The British Columbia government says it will invest $1.1 billion over the next decade to make social housing in the province more energy efficient, less polluting, safer and cost efficient.

Premier John Horgan says the $400-million retrofit component of the initiative will focus on increasing the use of cleaner energy in 51,000 units of publicly funded and owned social housing.

The NDP government of British Columbia is investing substantial funds to improve the condition and energy-efficiency of the province's social housing stock, while hopefully also reducing long term energy costs. Photo by Weixi Zeng via Panoramio.
The NDP government of British Columbia is investing substantial funds to improve the condition and energy-efficiency of the province’s social housing stock, while hopefully also reducing long term energy costs.
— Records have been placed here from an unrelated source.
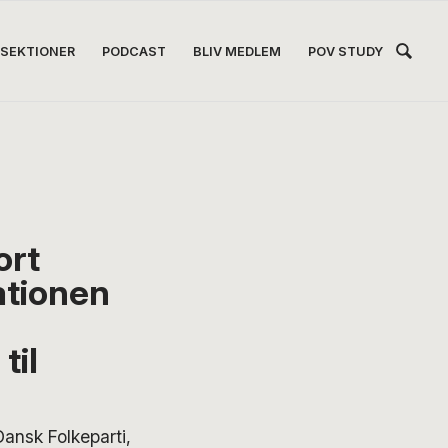
Hea
SEKTIONER
PODCAST
BLIV MEDLEM
POV STUDY
Høj
ort
ationen
til
ansk Folkeparti,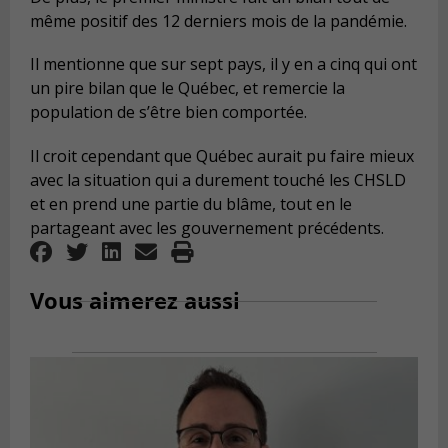
même positif des 12 derniers mois de la pandémie.
Il mentionne que sur sept pays, il y en a cinq qui ont
un pire bilan que le Québec, et remercie la
population de s’être bien comportée.
Il croit cependant que Québec aurait pu faire mieux
avec la situation qui a durement touché les CHSLD
et en prend une partie du blâme, tout en le
partageant avec les gouvernement précédents.
Vous aimerez aussi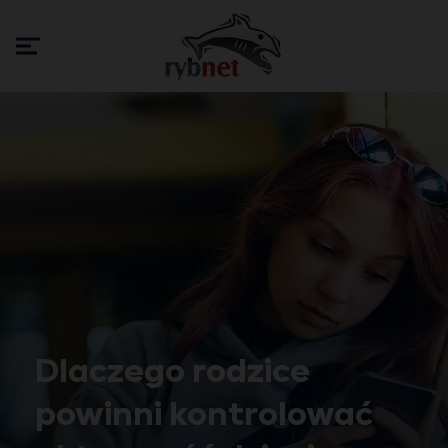
Dlaczego rodzice
powinni kontrolować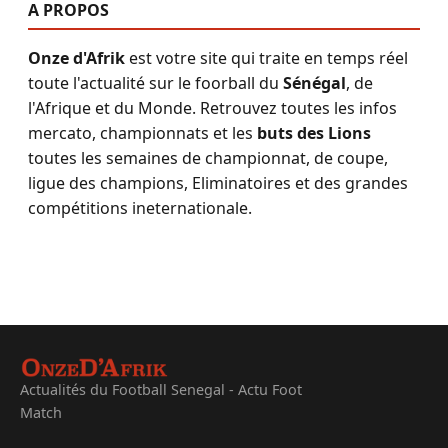
A PROPOS
Onze d'Afrik
est votre site qui traite en temps réel
toute l'actualité sur le foorball du
Sénégal
, de
l'Afrique et du Monde. Retrouvez toutes les infos
mercato, championnats et les
buts des Lions
toutes les semaines de championnat, de coupe,
ligue des champions, Eliminatoires et des grandes
compétitions ineternationale.
Actualités du Football Senegal - Actu Foot
Match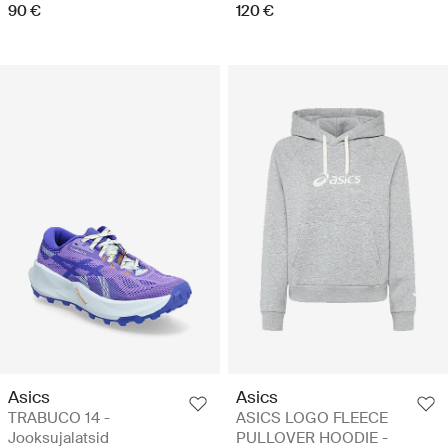
90 €
120 €
Asics
Asics
TRABUCO 14 -
ASICS LOGO FLEECE
Jooksujalatsid
PULLOVER HOODIE -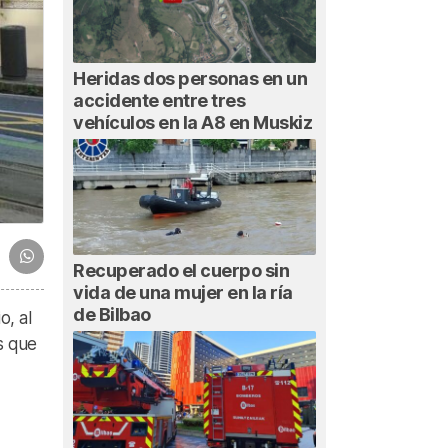
Heridas dos personas en un
accidente entre tres
vehículos en la A8 en Muskiz
Recuperado el cuerpo sin
vida de una mujer en la ría
de Bilbao
o, al
as que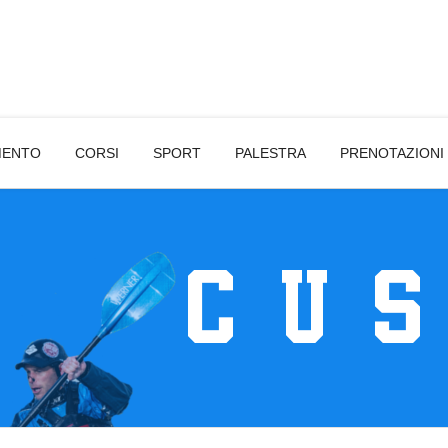
MENTO
CORSI
SPORT
PALESTRA
PRENOTAZIONI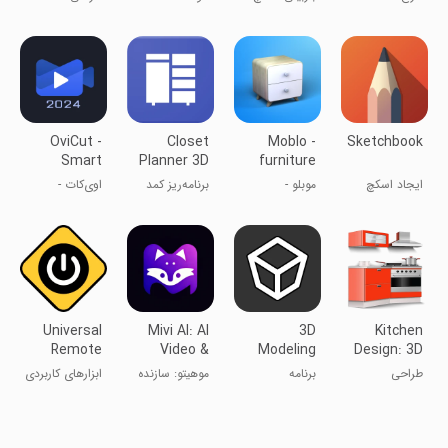
Editor
Design 3D
طراحی خانه ۳D
آپ
خانه
OviCut -
Closet
Moblo -
Sketchbook
Smart
Planner 3D
furniture
Video
3D
ایجاد اسکچ
موبلو -
برنامه‌ریز کمد
اوی‌کات -
Editor
modeling
مدل‌سازی
۳D
ویرایشگر
مبلمان ۳D
هوشمند ویدیو
Universal
Mivi AI: AI
3D
Kitchen
Remote
Video &
Modeling
Design: 3D
Control
Portrait
App: Sculpt
Planner
طراحی
برنامه
موهیتو: سازنده
ابزارهای کاربردی
& Draw
آشپزخانه:
مدل‌سازی ۳D:
هنر داستان
برنامه‌ریز ۳
مجسمه‌سازی و
فوری
بعدی
طراحی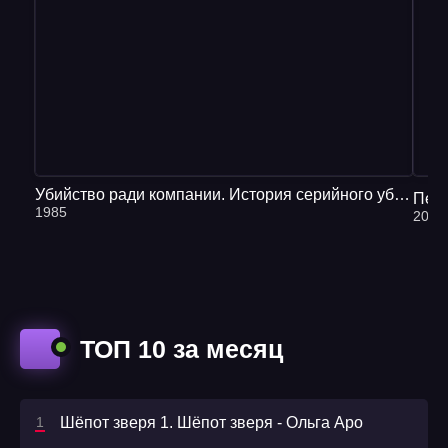
Убийство ради компании. История серийного убийцы Денниса Нильсена - Брайан Мастерс
Перв
1985
2019
ТОП 10 за месяц
Шёпот зверя 1. Шёпот зверя - Ольга Аро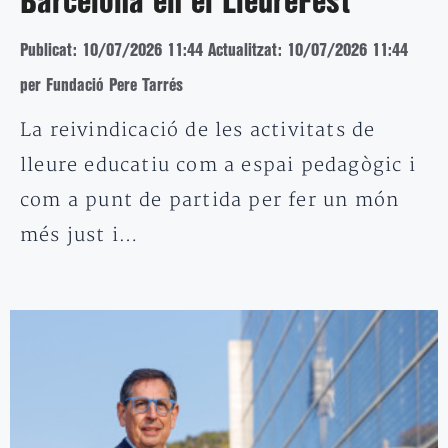
Barcelona en el LleureFest
Publicat: 10/07/2026 11:44
Actualitzat: 10/07/2026 11:44
per Fundació Pere Tarrés
La reivindicació de les activitats de
lleure educatiu com a espai pedagògic i
com a punt de partida per fer un món
més just i…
Photo by Weixi Zeng via Panoramio.

Horgan says by retrofitting how those homes are heated, greenhouse gas emissions in some buildings could be cut by 50 per cent and residents would save on their heating bills.

The initiative includes upgrades that would improve building efficiency and reduce energy use, like boiler and electrical upgrades, replacing doors and windows and repairing building envelopes.

Horgan says in addition to building more housing, there’s a need to take better care of the social housing already available.

The Pembina Institute, a clean energy advocate, says in a statements the investment is an affordable and energy efficient way to help some of our most vulnerable people.

“It will also stimulate innovation in the retrofit market, making it easier to upgrade the rest of the housing stock,” says Tom-Pierre Frappe-Seneclauze, director of building and urban solutions at the institute.

“Preparing all of our existing homes and buildings for the clean future will be B.C.’s next megaproject, creating jobs in all communities,” he says.